While Article 343 designates Hindi and English as the official languages of the Union, the Constitution also recognises 22 languages such as Kannada, Tamil, Malayalam and Odia in the Eighth Schedule, making it clear that no single language holds cultural or constitutional supremacy in India.

Each state has the discretion to decide its own official language for administrative purposes. Beyond these 22 languages, there are many more spoken languages across the country, with diverse dialects and oral traditions.

The imposition of Hindi on non-Hindi speaking majority states is not a new phenomenon, though it has intensified in recent decades to pave the way for a monocultural vision for India.

The southern states have a long history of fighting against the imposition to preserve their own languages. Following the introduction of the National Education Policy (NEP), these tensions between certain states and the union government have intensified. 

The DMK-led government in Tamil Nadu has been ferociously pushing back against the three-language policy introduced in the NEP, fearing that this is a move that could reduce the significance of Tamil.
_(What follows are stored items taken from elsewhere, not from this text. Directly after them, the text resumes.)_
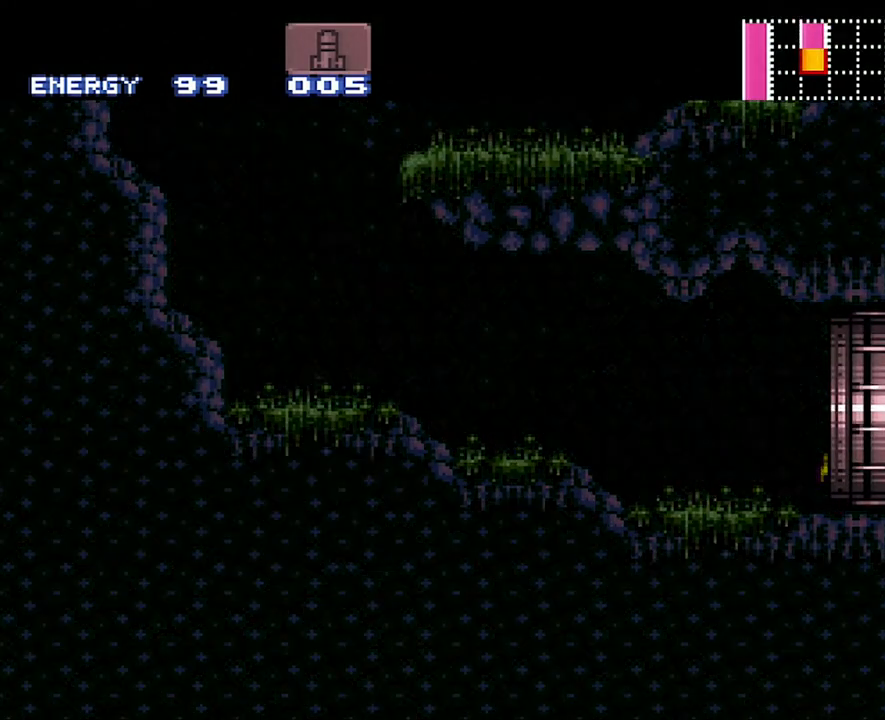
{"buttons": ["A", "DPAD_RIGHT"], "events": []}
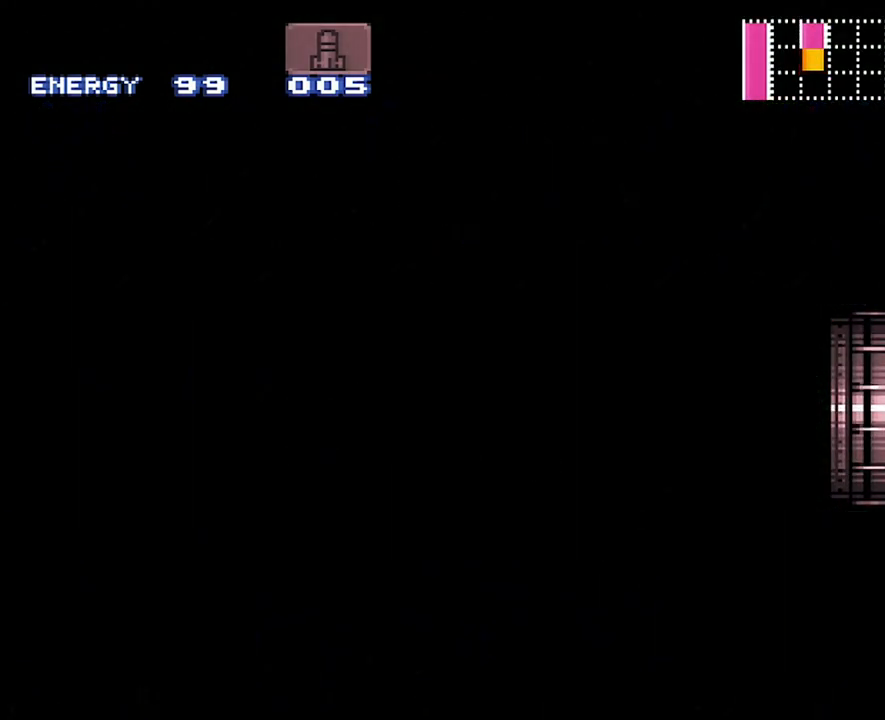
{"buttons": ["A", "DPAD_RIGHT"], "events": []}
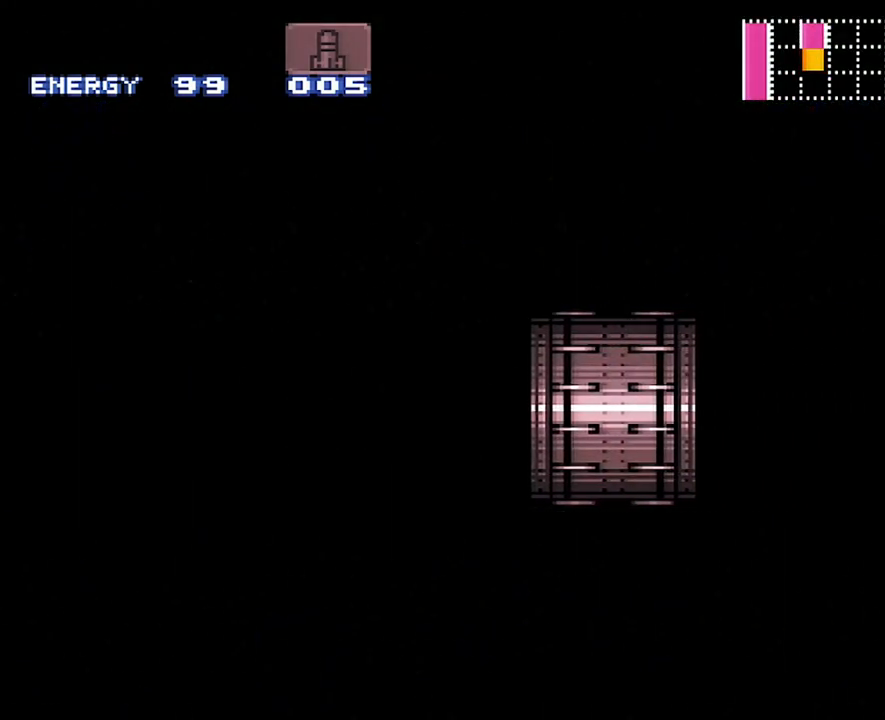
{"buttons": ["A", "DPAD_RIGHT"], "events": []}
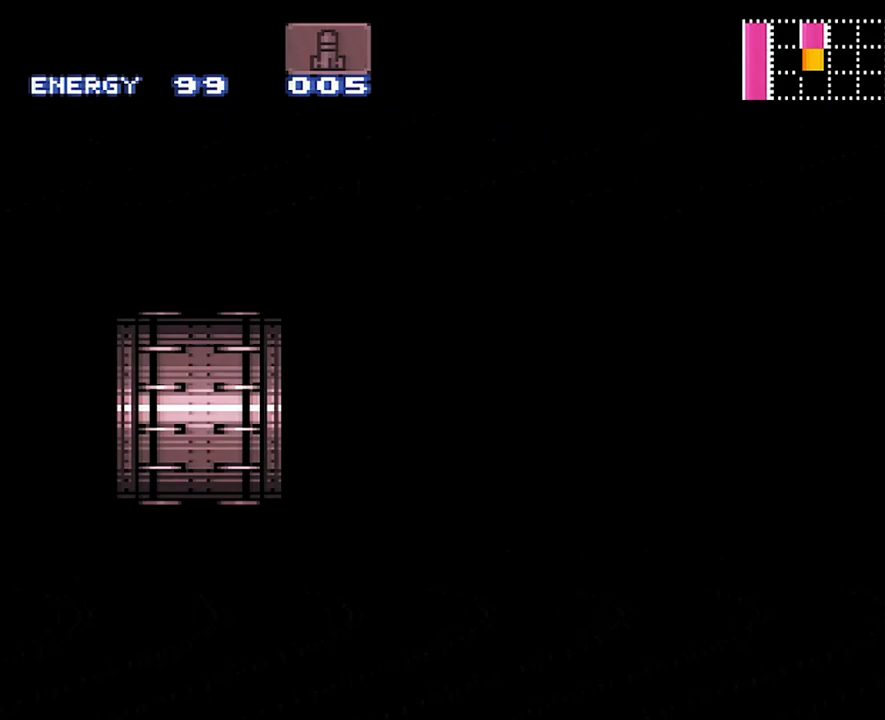
{"buttons": ["A", "DPAD_RIGHT"], "events": []}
The Union government needs to understand that the more aggressively Hindi is imposed from the North, the more fiercely state governments
retaliate. 

However, amidst the rightful resistance, a disturbing pattern of migrants being targeted is emerging. Daily-wage labourers, delivery riders, construction workers, whose labour makes the backbone of the cities we live in, bear the brunt of the backlash against Hindi imposition.

Take any of our metro cities as examples to see just how integral migrants are. As per the 2011 census, Mumbai’s towering skyline and bustling local trains are fuelled by around 46 lakh interstate migrants, which makes up close to 20% of the city’s population. Similarly, 44.5% of Bengaluru’s population speaks Kannada. 

Even a city like Chennai, which is considered relatively homogenous linguistically, had over 23% of resident non-Tamil speakers, according to the 2011 census, a figure that has likely increased, given the city’s economic growth and expanding demand for labour.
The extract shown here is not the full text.